# Instructions to follow
Write out the rows below word for word, from the line with "True or false: Rounds" to the line with "Reading left to", including both of those lines. Omit the pictures from your answer.

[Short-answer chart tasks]
□ □ □ □ □
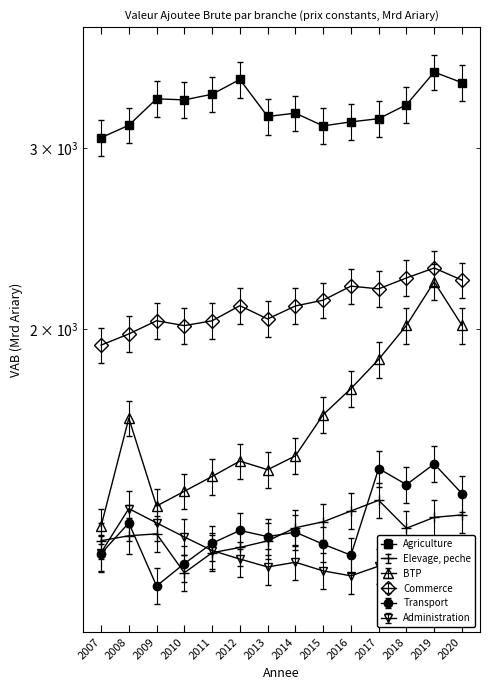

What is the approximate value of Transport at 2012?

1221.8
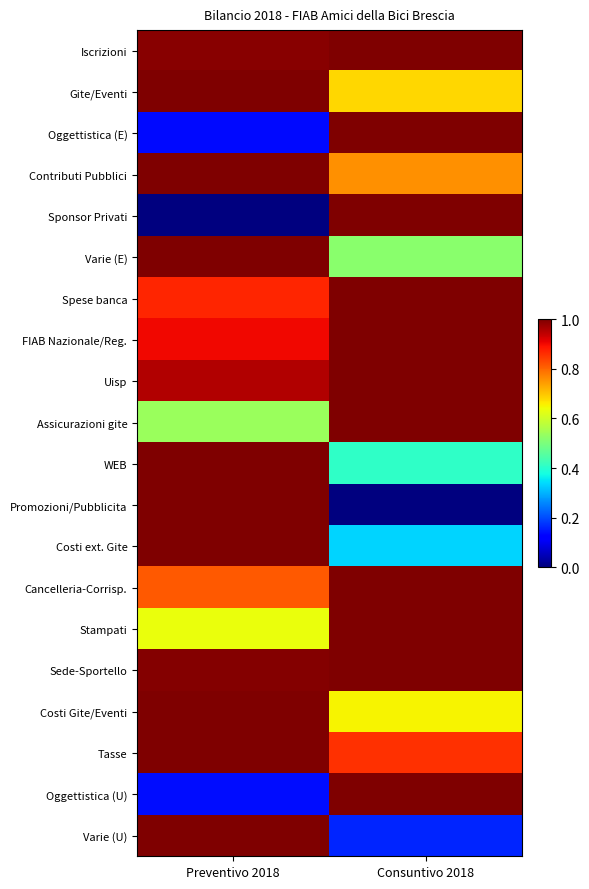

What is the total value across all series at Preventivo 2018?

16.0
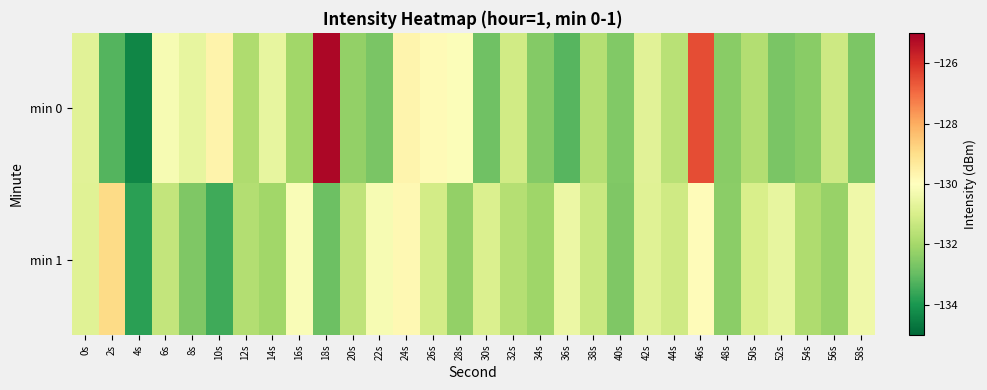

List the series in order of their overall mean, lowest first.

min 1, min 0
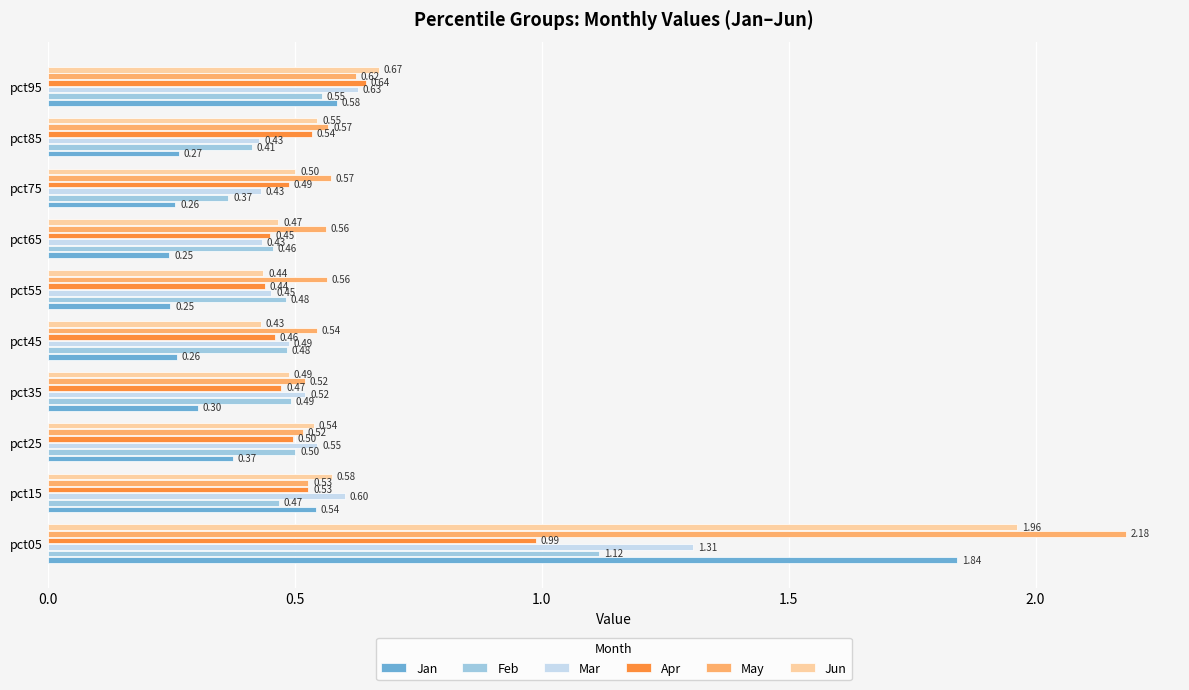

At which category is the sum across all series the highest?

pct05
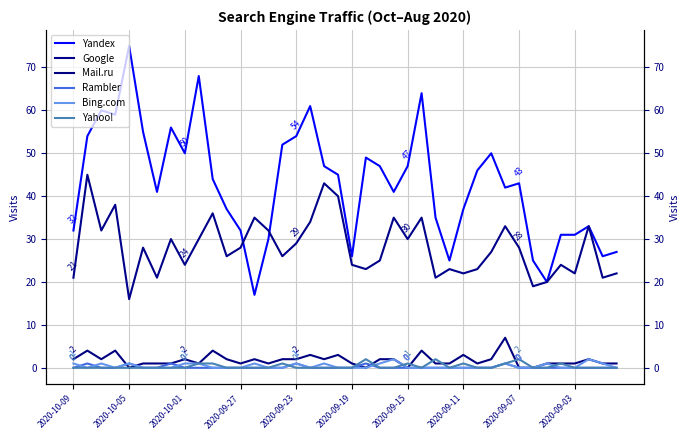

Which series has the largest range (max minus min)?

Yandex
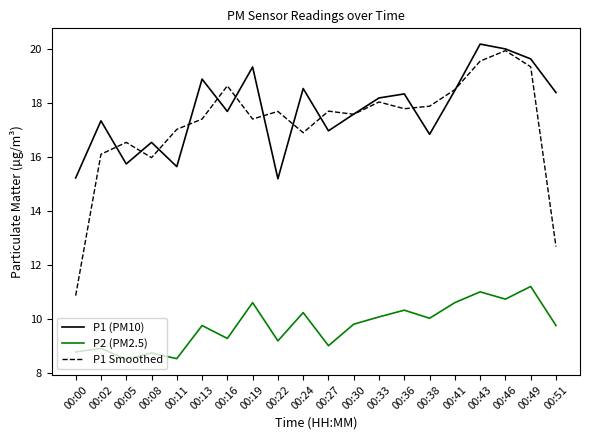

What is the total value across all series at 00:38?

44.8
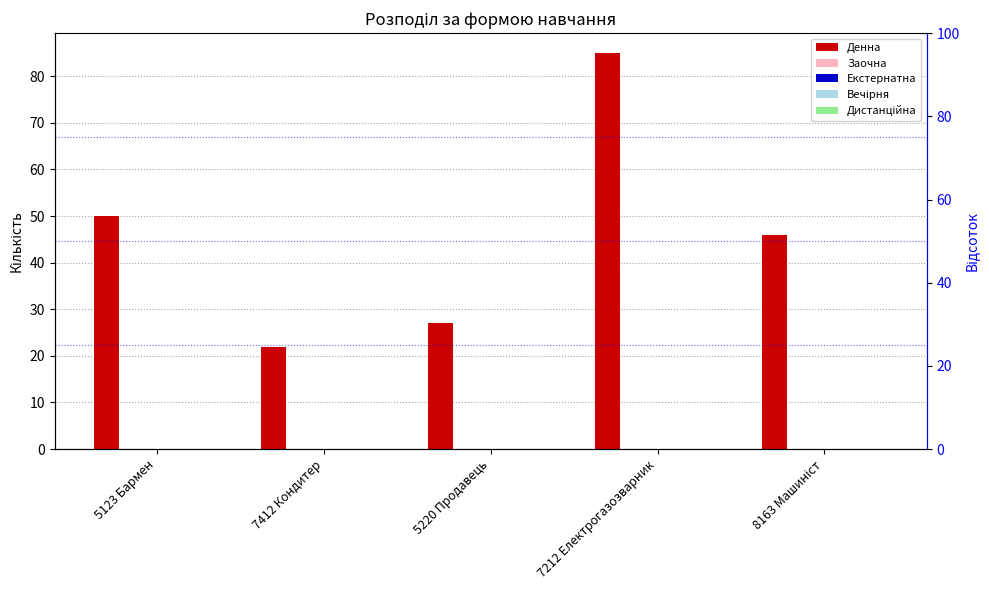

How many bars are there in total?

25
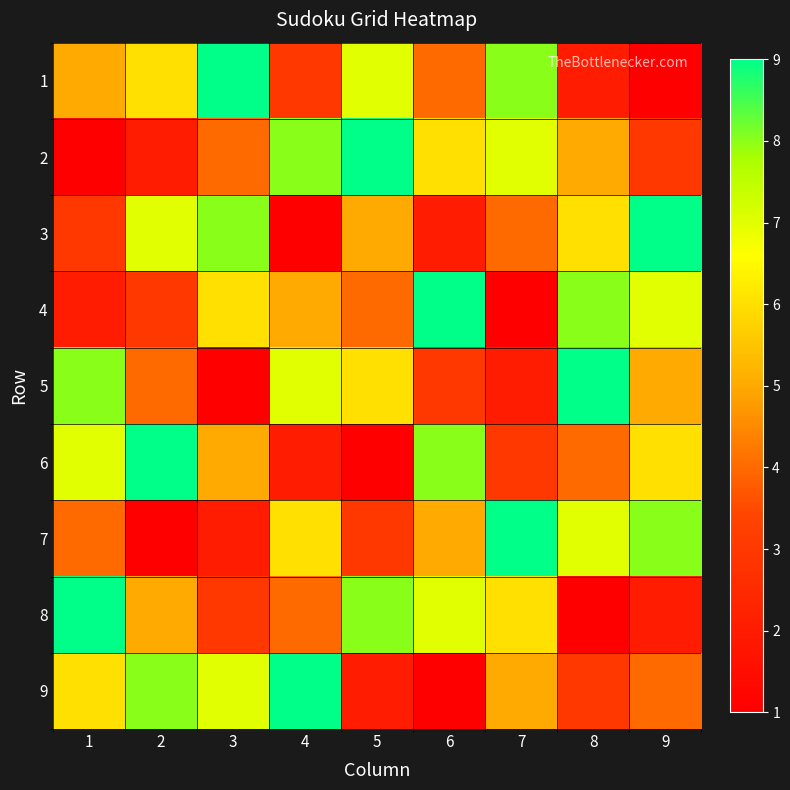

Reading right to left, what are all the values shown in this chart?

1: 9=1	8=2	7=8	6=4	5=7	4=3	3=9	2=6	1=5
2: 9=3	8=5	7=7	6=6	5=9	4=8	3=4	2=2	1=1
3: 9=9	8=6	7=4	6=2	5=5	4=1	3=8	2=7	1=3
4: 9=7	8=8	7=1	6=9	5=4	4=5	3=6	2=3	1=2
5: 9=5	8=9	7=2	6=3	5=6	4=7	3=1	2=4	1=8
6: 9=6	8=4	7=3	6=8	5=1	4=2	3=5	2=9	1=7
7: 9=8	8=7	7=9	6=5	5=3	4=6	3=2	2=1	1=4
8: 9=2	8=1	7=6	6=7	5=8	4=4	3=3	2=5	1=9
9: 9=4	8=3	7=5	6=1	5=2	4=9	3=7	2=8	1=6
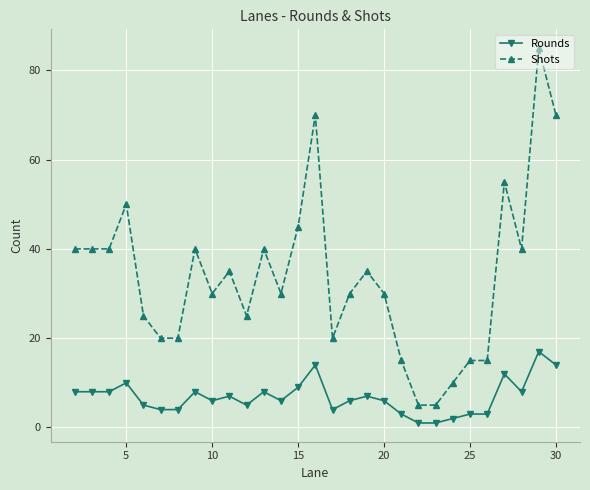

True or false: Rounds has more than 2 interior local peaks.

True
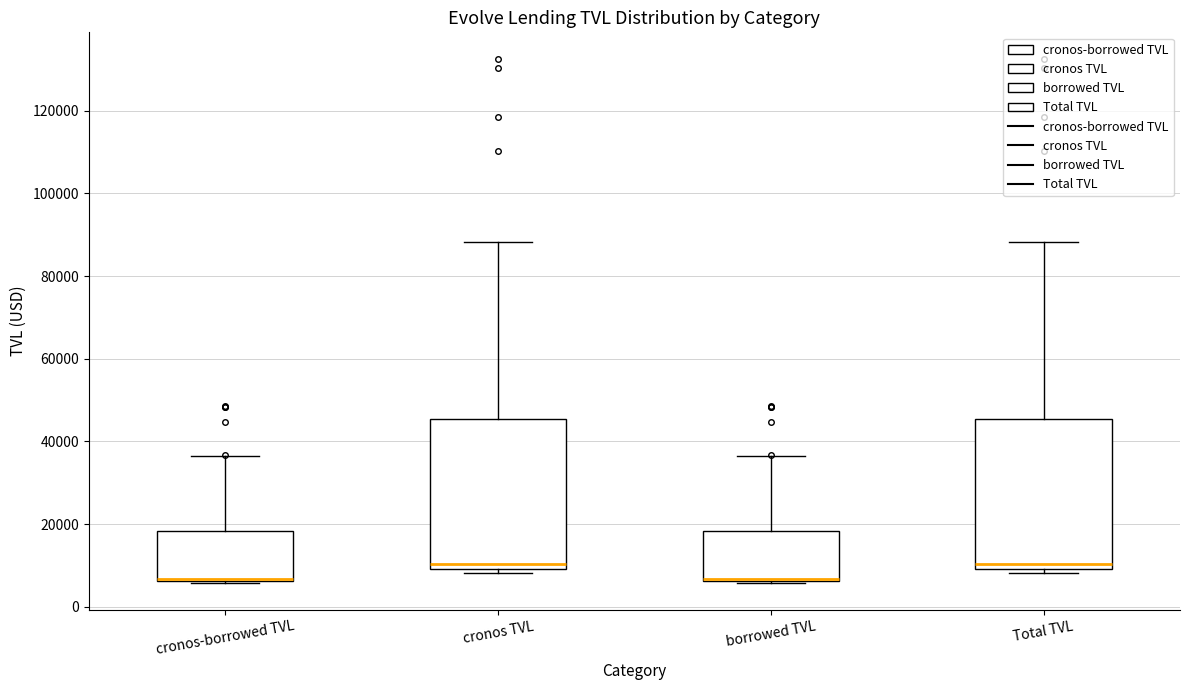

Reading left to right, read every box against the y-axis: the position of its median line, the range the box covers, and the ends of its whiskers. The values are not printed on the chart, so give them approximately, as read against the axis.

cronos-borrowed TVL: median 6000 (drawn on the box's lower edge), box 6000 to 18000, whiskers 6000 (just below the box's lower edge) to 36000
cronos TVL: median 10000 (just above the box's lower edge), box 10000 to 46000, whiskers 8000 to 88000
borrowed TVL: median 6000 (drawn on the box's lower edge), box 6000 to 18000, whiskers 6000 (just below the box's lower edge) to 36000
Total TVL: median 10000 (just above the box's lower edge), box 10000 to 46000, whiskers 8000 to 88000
□ □ □ □ □
# Response for this exercise
True or false: Rounds has more than 2 interior local peaks.

True

Reading left to right, read every box against the y-axis: the position of its median line, the range the box covers, and the ends of its whiskers. The values are not printed on the chart, so give them approximately, as read against the axis.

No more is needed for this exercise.